Compromiso para erradicar el trabajo infantil en zonas rurales
El trabajo infantil constituye uno de los obstáculos más graves que tiene la infancia para la inserción futura de niños y adolescentes en el mundo adulto. Por eso siempre son bienvenidas las iniciativas que se ponen en marcha para generar conciencia sobre este serio problema. En ese sentido, merece destacarse el reciente convenio firmado por el Instituto Nacional de Tecnología Agropecuaria (INTA) y la oficina local de la Organización Internacional del Trabajo (OIT) para erradicar el trabajo infantil en el campo.

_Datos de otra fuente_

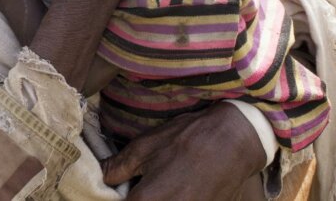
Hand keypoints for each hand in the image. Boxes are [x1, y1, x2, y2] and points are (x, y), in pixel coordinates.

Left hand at [100, 102, 265, 199]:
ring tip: (160, 186)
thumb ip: (118, 167)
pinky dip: (173, 199)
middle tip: (136, 188)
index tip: (119, 192)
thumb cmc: (186, 140)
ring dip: (154, 200)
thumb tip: (102, 176)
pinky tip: (175, 190)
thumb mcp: (145, 147)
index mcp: (147, 200)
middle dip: (137, 199)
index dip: (117, 200)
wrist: (233, 142)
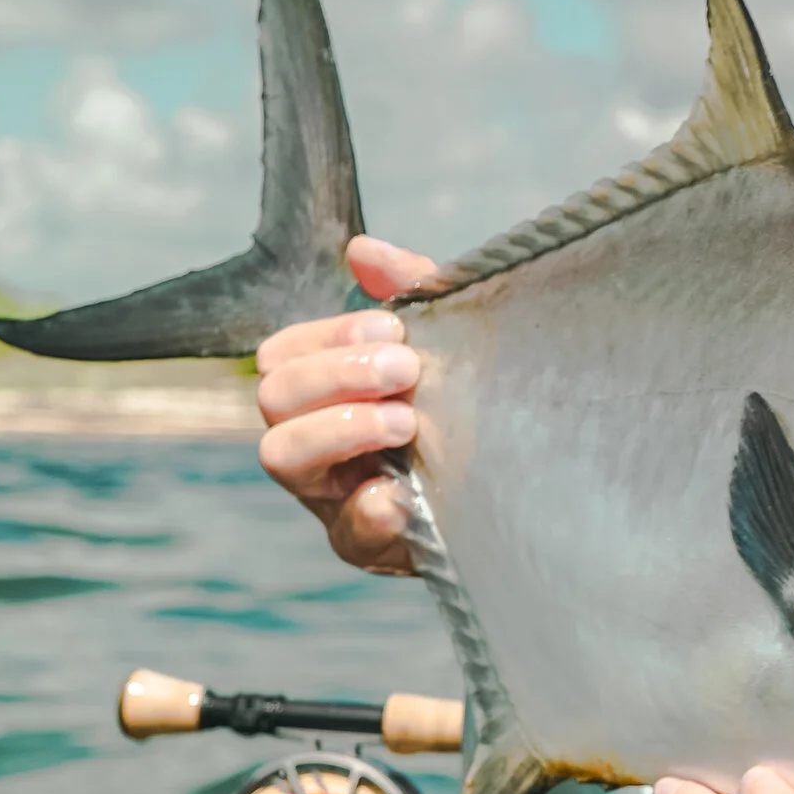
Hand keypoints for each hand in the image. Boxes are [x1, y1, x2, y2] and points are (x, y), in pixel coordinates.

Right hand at [254, 236, 439, 573]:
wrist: (519, 488)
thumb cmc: (466, 407)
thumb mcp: (445, 342)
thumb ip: (409, 292)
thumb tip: (362, 249)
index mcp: (324, 391)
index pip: (282, 354)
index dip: (328, 336)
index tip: (392, 329)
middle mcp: (313, 440)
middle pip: (273, 396)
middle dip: (337, 373)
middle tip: (406, 369)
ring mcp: (332, 495)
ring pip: (282, 454)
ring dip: (340, 427)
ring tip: (407, 423)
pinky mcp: (367, 543)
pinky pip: (348, 533)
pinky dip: (372, 509)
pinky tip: (405, 494)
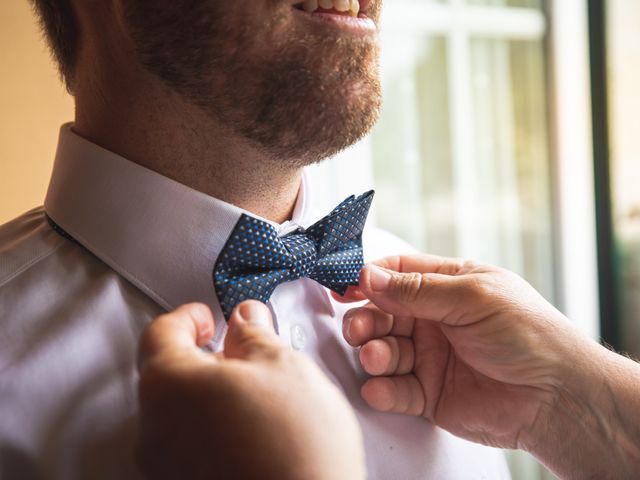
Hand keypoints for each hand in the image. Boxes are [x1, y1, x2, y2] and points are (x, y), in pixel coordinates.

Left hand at [136, 301, 364, 479]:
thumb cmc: (295, 449)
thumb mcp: (282, 365)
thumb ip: (253, 334)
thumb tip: (245, 320)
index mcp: (169, 385)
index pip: (161, 332)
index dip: (189, 317)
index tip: (209, 317)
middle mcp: (154, 429)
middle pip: (166, 373)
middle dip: (201, 356)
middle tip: (238, 351)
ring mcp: (165, 466)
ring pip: (177, 411)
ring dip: (207, 392)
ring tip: (254, 393)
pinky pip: (187, 444)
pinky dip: (210, 426)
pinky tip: (250, 428)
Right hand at [336, 254, 639, 478]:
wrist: (557, 398)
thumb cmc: (527, 334)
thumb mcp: (472, 297)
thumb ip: (417, 289)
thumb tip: (368, 275)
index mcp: (447, 286)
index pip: (397, 273)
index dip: (369, 278)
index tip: (345, 287)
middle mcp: (434, 320)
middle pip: (383, 313)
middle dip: (365, 319)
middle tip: (358, 328)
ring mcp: (430, 357)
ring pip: (384, 350)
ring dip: (373, 353)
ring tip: (377, 358)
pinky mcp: (429, 394)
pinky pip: (395, 390)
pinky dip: (382, 390)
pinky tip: (379, 388)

Se trata de un acuerdo de cooperación entre ambos organismos con el objetivo de avanzar a paso firme en la erradicación del trabajo infantil en el ámbito rural, tarea que estará enmarcada en las acciones que lleva adelante la OIT en la Argentina y la región para promover el trabajo decente. El desafío, por cierto, es enorme. Según los últimos datos disponibles del Instituto Nacional de Estadísticas y Censos (Indec) sobre este serio problema, en 2018 había más de 206.600 niños y niñas, con edades que van desde los seis a los 15 años trabajando en zonas rurales de la Argentina, mientras en la franja adolescente de chicos que tienen entre 16 a 17 años se detectaron cerca de 85.000 casos. Debe señalarse, para que nadie tenga dudas, que el trabajo infantil está expresamente prohibido en nuestro país y constituye delito penal. La ley castiga con penas de hasta cuatro años de cárcel a quienes son hallados culpables de cometer este delito, y también aplica sanciones administrativas a los infractores con multas de hasta el 2.000 por ciento del salario mínimo vital y móvil por cada niño o niña que se encuentre en esta situación irregular. Además, si un empleador es hallado violando la ley, podrá ser incorporado como infractor al Registro Público de Empleadores con Sanciones Laborales.
A nivel mundial, y gracias al labor que viene realizando desde hace varios años la Organización Internacional del Trabajo, todos los países que integran el organismo —entre ellos, la Argentina—, asumieron el compromiso de llegar al año 2030 con la erradicación total del trabajo infantil, como se denomina a toda actividad económica o estrategia de supervivencia, remunerada o no, realizada por niñas, niños y adolescentes, por debajo de la edad mínima de admisión al empleo o trabajo, que es de 16 años, según lo establecido por la ley nacional 26.390.
Desde el INTA observan que en las zonas rurales se debe tener especial cuidado para que los niños no tengan contacto con agroquímicos, no participen de actividades peligrosas, nocturnas o estén en situaciones de inseguridad, como pueden ser el manejo de maquinaria agrícola o tractores.
EI convenio entre el INTA y la OIT, además de incluir actividades de cooperación, se centrará en la tarea de sensibilizar a toda la comunidad sobre esta compleja problemática, que está atravesada por diversos factores sociales, culturales y de desigualdad económica. Por eso es importante llevar claridad sobre algunas falsas creencias que no hacen más que invisibilizar el problema del trabajo infantil, como por ejemplo cuando se afirma que es mejor que los niños trabajen a que estén sin hacer nada, o cuando se sostiene que es mejor que un niño trabaje a que esté robando. Todos los niños tienen derecho al descanso, al juego y al ocio, que son elementos fundamentales que no deben faltar en la infancia de ningún niño, para que así el pequeño pueda disfrutar como corresponde de esa etapa de la vida y desarrollar la creatividad. Todos los adultos deben asumir el compromiso de velar para que se respeten estos derechos, porque de esa manera se estará garantizando a futuro una mejor integración a la sociedad de ese niño o adolescente cuando llegue a la vida adulta.
Por otra parte, hay que decir que la idea de que el trabajo infantil evita que los chicos caigan en la delincuencia también es falso. Está comprobado que no hay nada mejor que el chico crezca en un ambiente familiar, con una contención adecuada y un entorno que asegure la escolarización desde la infancia hasta la adolescencia, de manera que no tenga que verse obligado a trabajar. En otras palabras, y para que quede claro: ninguna forma o modalidad de trabajo infantil es formativa, ya que los trabajos que realizan niños y niñas afectan su salud psicofísica y les impiden el desarrollo de su infancia, limitan su tiempo de juego y de descanso, e interfieren en su educación.